Personal information
- Born: James Haney September 24, 1962 (age 63) Manasquan, New Jersey, U.S.

Professional wrestling career
- Ring name(s): Kloudy Kloudi Cloudy Jimmy Shoulders Jim Hammer
- Billed height: 6 ft 1 in (1.85 m)
- Trained by: Larry Sharpe Chuck Richards
- Debut: 1988
- Retired: 1998

= Kloudy =

American professional wrestler

James Haney (born September 24, 1962) is a retired American professional wrestler and manager best known for working in the World Wrestling Federation as Kloudy, sometimes spelled Cloudy, Cloudi, or Kloudi, managing the Bodydonnas. Also worked as Jimmy Shoulders in Extreme Championship Wrestling, and various New Jersey promotions.

==Professional wrestling career==
===Independents (1988–1996)===
Haney was trained by New Jersey wrestler Larry Sharpe and his wrestling debut in 1988. He worked in the independents in New Jersey. He feud with Jason Knight in 1996 for NWA New Jersey.

===World Wrestling Federation (1996)===
Haney was hired by the WWF through Chris Candido (Skip), who he was friends with in New Jersey. He made his WWF debut in June 1996 at King of the Ring when the Bodydonnas (Skip and Zip) announced that they were searching for a new manager after replacing Sunny. Haney became their new manager and was named Kloudy, a transvestite.
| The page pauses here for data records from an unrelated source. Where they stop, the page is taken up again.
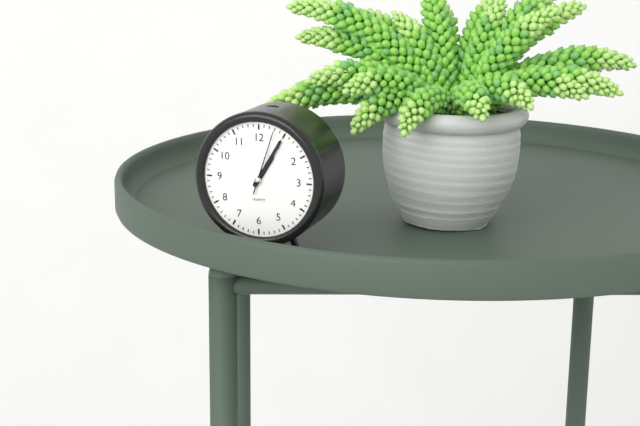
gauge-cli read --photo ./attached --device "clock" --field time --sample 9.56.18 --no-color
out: 1.05.03
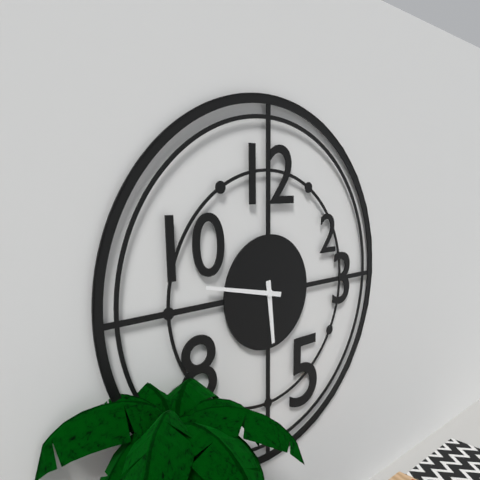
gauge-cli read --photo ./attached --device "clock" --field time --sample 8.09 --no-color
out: 5.47
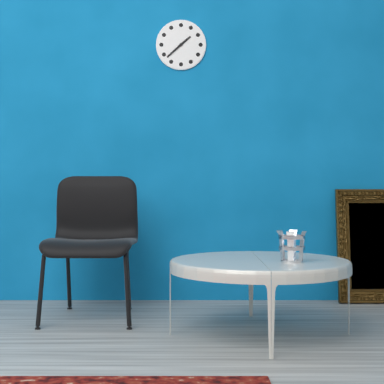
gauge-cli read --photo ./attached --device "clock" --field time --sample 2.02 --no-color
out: 1.38
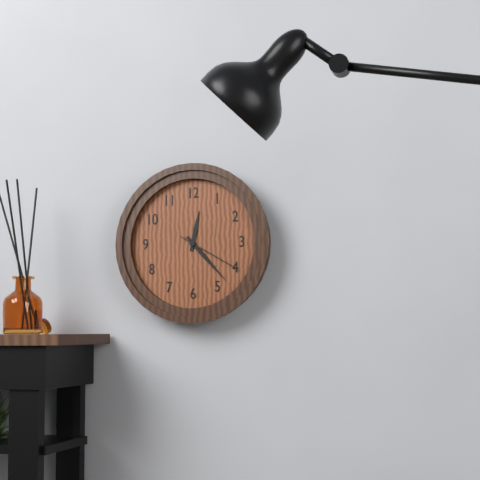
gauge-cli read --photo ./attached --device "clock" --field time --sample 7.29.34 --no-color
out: 12.23.20
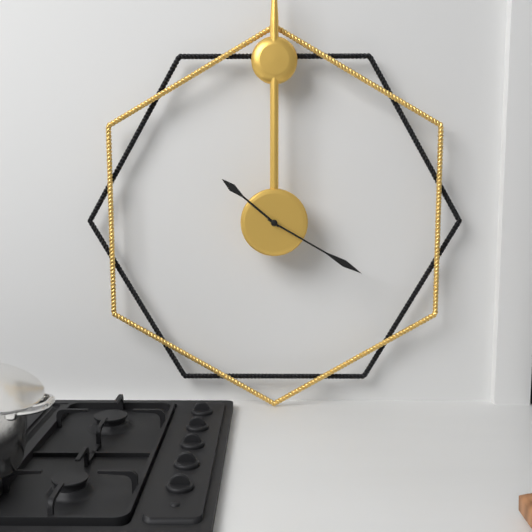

That night they wrestled The New Rockers (Marty Jannetty and Leif Cassidy) in a match that aired live on Free for All. Bodydonnas won when Skip pinned Cassidy after Kloudy kissed Cassidy. They appeared on WWF television programs urging fans to apply for the position.

In September 1996, Skip was injured and the Bodydonnas disbanded. Haney left the WWF.

===Extreme Championship Wrestling (1997–1998)===
In 1997, Haney made his debut for Extreme Championship Wrestling as Jimmy Shoulders. He wrestled his last match, losing to Chris Chetti.